Last night I watched a video in which a teacher engages her middle school students in a study of boarding schools for American Indian students. The study begins with the students reading Shirley Sterling’s My Name is Seepeetza and “The Names,” which is a poem from Laura Tohe’s No Parole Today.
The video is an hour long and is part of the “Teaching Multicultural Literature” series of teacher resources available on the Annenberg Media website. Here’s the annotation for this particular segment:
Workshop 3: Research and Discovery: Shirley Sterling and Laura Tohe
At the Skokomish reservation in Washington state, Sally Brownfield and her students study and connect with the literature and issues related to the Native American boarding school program through community involvement and self-examination. Students use Shirley Sterling's novel My Name Is Seepeetza and the poetry of Laura Tohe as the lenses through which they explore topics of their choosing. The class visits the
-----This blog has several posts about My Name is Seepeetza, but not enough about Laura Tohe's poetry. A post about her is forthcoming.

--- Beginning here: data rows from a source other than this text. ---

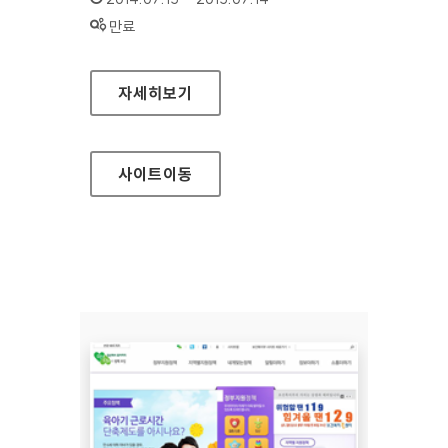
상태 :
만료
신한카드 개인
자세히보기
사이트
이동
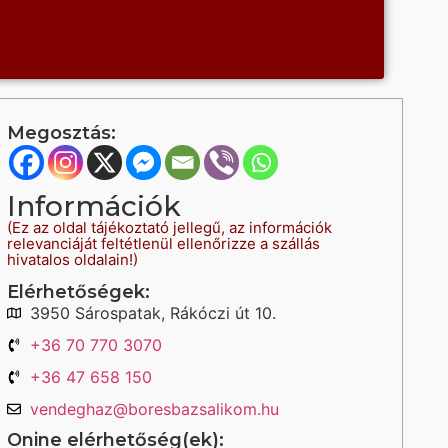
Megosztás:
Információk
(Ez az oldal tájékoztató jellegű, az információk
relevanciáját feltétlenül ellenőrizze a szállás
hivatalos oldalain!)
Elérhetőségek:
3950 Sárospatak, Rákóczi út 10.
+36 70 770 3070
+36 47 658 150
vendeghaz@boresbazsalikom.hu
Onine elérhetőség(ek):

It is hard for me to say which portion of the video is the most powerful. Listen to the students, many of whom are Native, talk about the book and their own families. Listen to Laura Tohe’s poem, as the Native teacher reads it aloud. Listen to the elders and what they say about their days as students in a boarding school. And, listen to Shirley Sterling and all that she gives to the students in that classroom.